** Opening Data block **

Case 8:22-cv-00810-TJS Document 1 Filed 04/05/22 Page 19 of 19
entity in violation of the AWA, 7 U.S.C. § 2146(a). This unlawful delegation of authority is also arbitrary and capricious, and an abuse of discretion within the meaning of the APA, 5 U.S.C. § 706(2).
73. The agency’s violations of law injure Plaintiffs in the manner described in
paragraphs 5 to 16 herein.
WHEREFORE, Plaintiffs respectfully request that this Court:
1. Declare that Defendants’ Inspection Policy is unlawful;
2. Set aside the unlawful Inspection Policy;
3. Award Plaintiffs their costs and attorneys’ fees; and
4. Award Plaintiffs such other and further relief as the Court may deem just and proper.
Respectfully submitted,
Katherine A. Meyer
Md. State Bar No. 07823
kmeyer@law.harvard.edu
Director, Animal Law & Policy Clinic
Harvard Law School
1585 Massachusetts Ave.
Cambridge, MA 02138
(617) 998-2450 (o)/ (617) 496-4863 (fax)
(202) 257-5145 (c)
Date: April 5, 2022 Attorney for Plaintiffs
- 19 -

** Closing Data block **
** Opening Data block **

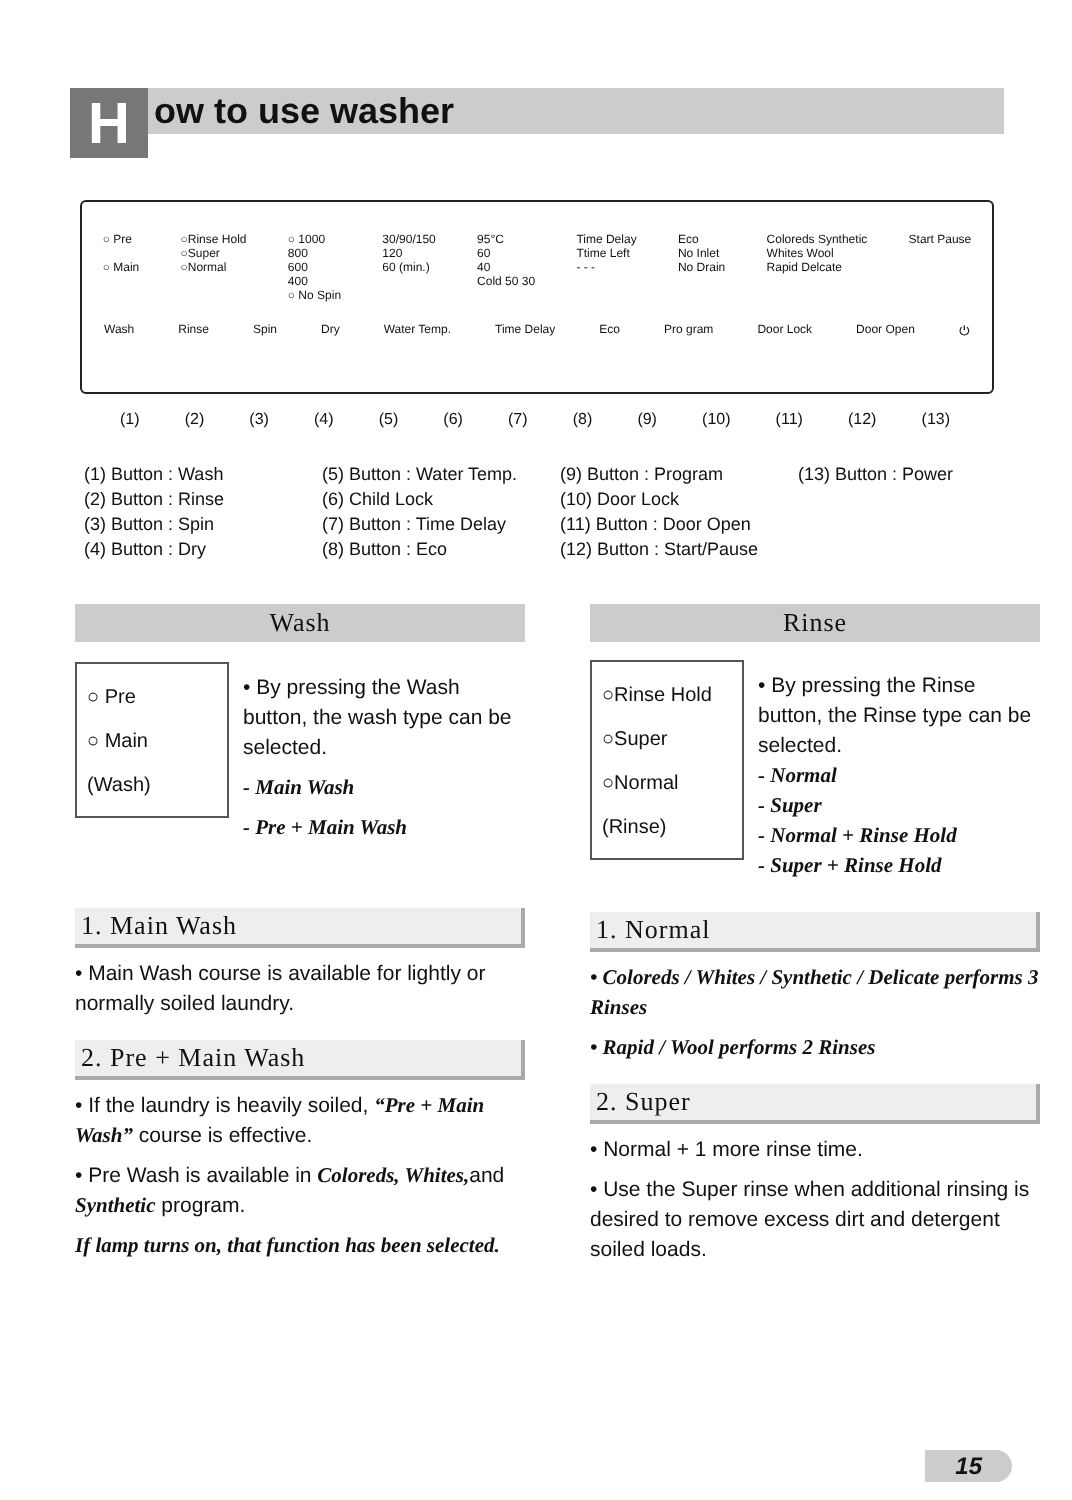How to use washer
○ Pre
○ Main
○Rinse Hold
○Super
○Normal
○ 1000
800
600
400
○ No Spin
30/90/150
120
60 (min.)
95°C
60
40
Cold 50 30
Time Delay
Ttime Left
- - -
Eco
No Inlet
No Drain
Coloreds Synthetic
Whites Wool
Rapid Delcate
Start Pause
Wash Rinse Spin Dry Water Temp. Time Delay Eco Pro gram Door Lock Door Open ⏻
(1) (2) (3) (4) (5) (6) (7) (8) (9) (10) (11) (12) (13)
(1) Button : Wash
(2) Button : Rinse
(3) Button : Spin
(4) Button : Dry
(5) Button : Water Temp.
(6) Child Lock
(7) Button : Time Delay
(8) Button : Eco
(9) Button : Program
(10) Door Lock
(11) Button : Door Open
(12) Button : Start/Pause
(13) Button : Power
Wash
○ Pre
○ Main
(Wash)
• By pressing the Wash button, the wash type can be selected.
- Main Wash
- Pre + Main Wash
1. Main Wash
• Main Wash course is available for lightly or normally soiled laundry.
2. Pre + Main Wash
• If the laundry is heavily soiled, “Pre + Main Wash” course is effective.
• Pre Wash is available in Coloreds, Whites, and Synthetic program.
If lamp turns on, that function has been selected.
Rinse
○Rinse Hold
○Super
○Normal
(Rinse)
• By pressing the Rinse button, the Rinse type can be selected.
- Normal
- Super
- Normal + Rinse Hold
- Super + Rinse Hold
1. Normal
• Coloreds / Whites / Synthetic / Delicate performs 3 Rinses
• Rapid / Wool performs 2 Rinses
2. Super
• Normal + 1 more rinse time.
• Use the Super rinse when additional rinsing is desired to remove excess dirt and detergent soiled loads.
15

** Closing Data block **
** Opening Data block **

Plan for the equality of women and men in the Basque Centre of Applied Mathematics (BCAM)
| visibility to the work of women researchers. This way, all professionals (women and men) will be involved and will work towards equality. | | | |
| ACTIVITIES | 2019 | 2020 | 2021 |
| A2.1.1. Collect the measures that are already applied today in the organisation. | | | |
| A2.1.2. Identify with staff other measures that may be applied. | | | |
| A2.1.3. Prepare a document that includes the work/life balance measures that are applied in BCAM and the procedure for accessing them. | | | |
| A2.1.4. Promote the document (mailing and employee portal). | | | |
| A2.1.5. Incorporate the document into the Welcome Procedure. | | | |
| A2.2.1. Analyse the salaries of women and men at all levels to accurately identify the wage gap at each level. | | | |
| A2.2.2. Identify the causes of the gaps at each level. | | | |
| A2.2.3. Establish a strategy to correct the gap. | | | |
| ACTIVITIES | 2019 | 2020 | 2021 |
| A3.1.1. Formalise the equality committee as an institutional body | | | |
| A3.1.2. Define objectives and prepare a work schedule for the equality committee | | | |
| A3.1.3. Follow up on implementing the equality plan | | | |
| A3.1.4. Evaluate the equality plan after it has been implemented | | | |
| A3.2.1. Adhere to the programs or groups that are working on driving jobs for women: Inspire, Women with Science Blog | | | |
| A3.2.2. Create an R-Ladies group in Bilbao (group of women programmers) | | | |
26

** Closing Data block **

*Task item:* What lines hold the string "Coloreds"? Pick them out of the data.

*Output of the exercise:*
Coloreds Synthetic
• Pre Wash is available in Coloreds, Whites, and Synthetic program.
• Coloreds / Whites / Synthetic / Delicate performs 3 Rinses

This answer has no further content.